In Excel, can I sort a column of 12 digit numbers by the sixth digit?
January 7, 2005 4:11 AM   Subscribe

EXCEL FILTER: I have an entire column of 12 digit numbers with dashes (X-XXXX-XXXXX-X-X) and I need to delete the first five digits (and two dashes) so I can sort the numbers starting with the sixth digit. Is this possible? (more inside)

The longer number (X-XXXX-XXXXX-X-X) is a product SKU number and I need to be able sort them by selection number (XXXXX-X). The column has over 9,000 lines (and grows by a few hundred every month) so I can't do it manually. I once dealt with an account that used to do this with the files I sent them, but now I have to do it myself and I don't have that contact anymore. I've tried Excel's HELP, AskMeFi archives, an Excel blog, and various Google searches and can't find an answer no matter how I try to phrase what I'm trying to do. I'm using Excel 2000. It sounds like a Macro thing, but I'm not sure exactly how.
posted by Slack-a-gogo to Computers & Internet (5 answers total) 1 user marked this as a favorite
 
Just a thought, having not used Excel for ages.

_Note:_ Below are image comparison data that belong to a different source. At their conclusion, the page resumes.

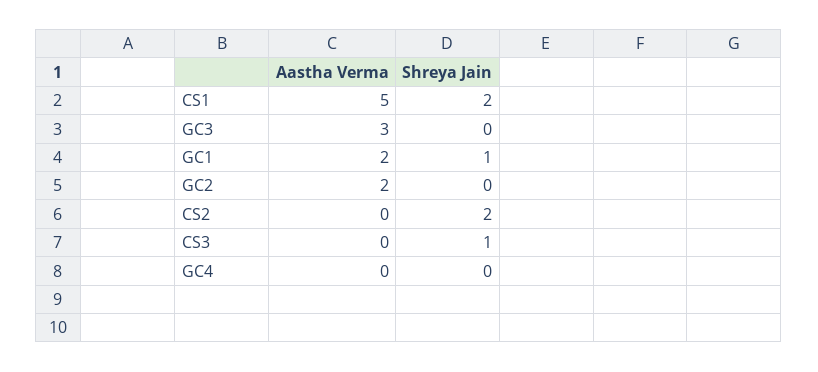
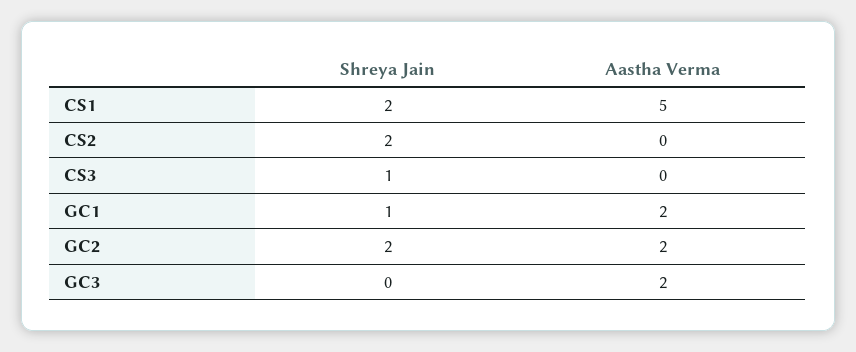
  {
    "Aastha Verma": {
      "CS1": 5,
-     "GC3": 3,
+     "GC3": 2,
      "GC1": 2,
      "GC2": 2,
      "CS2": 0,
-     "CS3": 0,
+     "CS3": 0
-     "GC4": 0
    },
    "Shreya Jain": {
      "CS1": 2,
      "GC3": 0,
      "GC1": 1,
-     "GC2": 0,
+     "GC2": 2,
      "CS2": 2,
-     "CS3": 1,
+     "CS3": 1
-     "GC4": 0
    }
  }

Use the next blank column on the right of *all* the data and in the add the function RIGHT($cell,9) in there. Where $cell is the referance to the cell in your SKU column.

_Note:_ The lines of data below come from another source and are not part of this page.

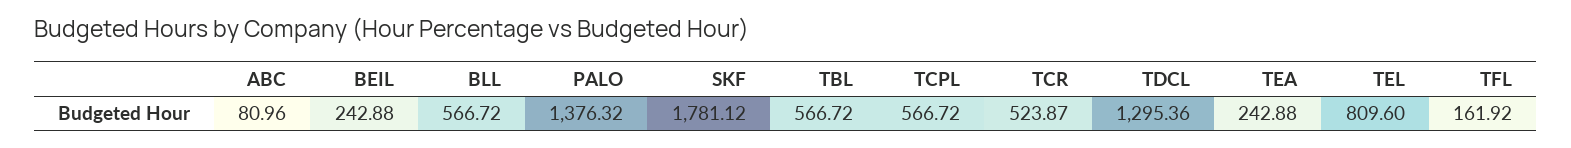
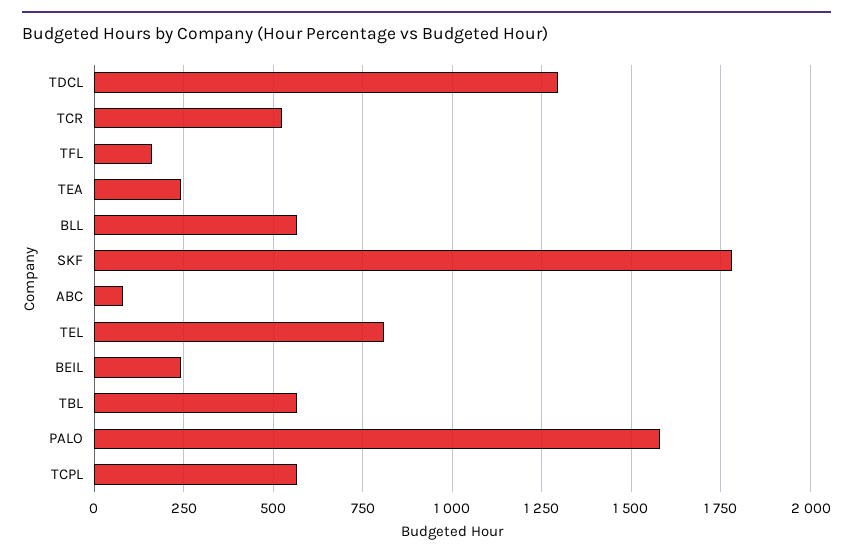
  {
    "ABC": 80.96,
    "BEIL": 242.88,
    "BLL": 566.72,
-   "PALO": 1376.32,
+   "PALO": 1575,
    "SKF": 1781.12,
    "TBL": 566.72,
    "TCPL": 566.72,
    "TCR": 523.87,
    "TDCL": 1295.36,
    "TEA": 242.88,
    "TEL": 809.6,
    "TFL": 161.92
  }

That *should* give you the right hand digits that you can sort on. I expect you can tidy this up by using the MID function instead, but RIGHT should do it.

Then copy that cell all the way down so it's being applied to all the rows.

Then sort.

Hope that makes sense.
posted by ModestyBCatt at 4:24 AM on January 7, 2005


There's probably dozens of ways to do this, each better than the next. I'd suggest you split parts of the numbers in to separate columns.

Select the column with your numbers. Choose Menu>Data>Text_to_Columns. Select the radio button for fixed width. Create break lines as desired. Click Finish. Sort away.
posted by klarck at 4:35 AM on January 7, 2005


Response by poster: Well I'll be damned Klarck. That's it exactly. I spent hours reading through the HELP section and doing Google searches and a co-worker and I trial and errored it for quite a while and you just nailed it it in under 25 minutes. Thanks, you're option suits my needs even better than what I was actually looking for - I didn't even know your option existed. Plus it's something I can use for a few other Excel projects. And ModestyBCatt - sorry, but I didn't even try your suggestion since Klarcks was so spot on.
posted by Slack-a-gogo at 4:46 AM on January 7, 2005


"Sorry", that's not good enough, I demand you try it out!

No, glad you got your solution and I've just learnt something new and handy too. Winner all round.
posted by ModestyBCatt at 5:31 AM on January 7, 2005


I know you got your question answered, but for future reference, the guy who runs J-Walk Blog has written books on Excel and could probably answer any question you could care to ask.